Solistas de la ROSS | Crítica

Colosal retorno de Enescu

Ocho solistas de la ROSS tocando a Enescu en el Espacio Turina.

Ocho solistas de la ROSS tocando a Enescu en el Espacio Turina. / Guillermo Mendo

Enescu tenía apenas 17 años y era alumno de Fauré en el Conservatorio de París cuando empezó a componer el que será su Octeto para cuerdas. Qué impulso llevó al joven a embarcarse en una obra tan monumental, que le ocuparía más de año y medio de arduo esfuerzo ("un ingeniero que levanta su primer puente colgante sobre un río no sentirá más ansiedad que yo", dijo) y no pudo estrenar en público hasta nueve años después de terminarla en 1900, pues ni el gran empresario parisino de los conciertos Édouard Colonne se atrevió a presentarla tras comprobar, después de cinco ensayos de sus músicos, que el riesgo de la composición era más que notable.

Qué osadía movió a este músico aún casi desconocido a desafiar a sus propios maestros y a la tradición con una obra de unas características tan singulares. Acaso fue eso, su misma energía juvenil, quizás un intento de emular al Mendelssohn que con sólo 16 años había escrito el otro gran octeto para cuerdas del repertorio.
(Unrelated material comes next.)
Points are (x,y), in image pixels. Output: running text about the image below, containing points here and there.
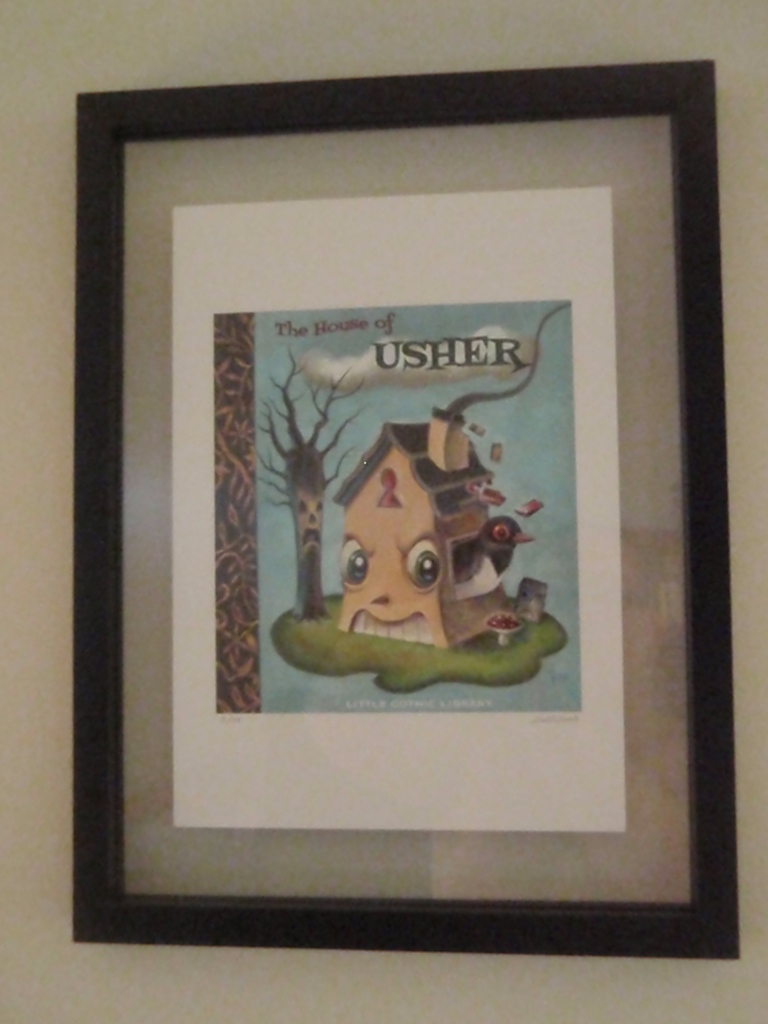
In this picture we can see the drawing photo frame (208,444), placed on the white wall (662,997).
Pero hasta en eso pareció desear Enescu sobreponerse, escribiendo, donde el adolescente hamburgués privilegió al primer violín en una pieza también genial pero con perfiles más asumibles, una obra de complejísima polifonía que además construye con sus cuatro movimientos una forma sonata por completo colosal y casi única en la literatura camerística mundial.

Hace unos años, Benedict Palko ya había programado con éxito este Octeto en su añorado Festival Turina. Estos ocho solistas de la ROSS ofrecieron de él una interpretación soberbia, en la que ese espíritu casi bachiano de la polifonía, con sus imitaciones y sus portentosos contrastes texturales, que aparecen ya en un primer movimiento de una riqueza motívica asombrosa, fue perfectamente compatible con el lirismo que tan bien había aprendido el rumano de sus maestros (Massenet, además de Fauré), por ejemplo, en un Lentement delicioso, con las progresiones dinámicas articuladas con una finura de enorme eficacia; compatible también con el impulso casi demoníaco que exhaló desde su mismo arranque el Très fougueux, en el que, merced a unos acentos poderosísimos y una rítmica vibrante, pareció habitar hasta Berlioz; y compatible (¡y necesario!) al fin con la profundidad para enunciar el movimiento final, un alarde compositivo en el que todos los temas de la obra suenan a veces unos encima de otros, con una claridad pasmosa. Más allá del estupendo trabajo conjunto, el violín de Alexa Farré y la viola de Francesco Tosco resultaron auténticos guías para sus compañeros en un desempeño de una intensidad en verdad agotadora. Si pocas veces puede justificarse un programa con sólo una obra de cuarenta minutos de duración, esta fue una de esas veces.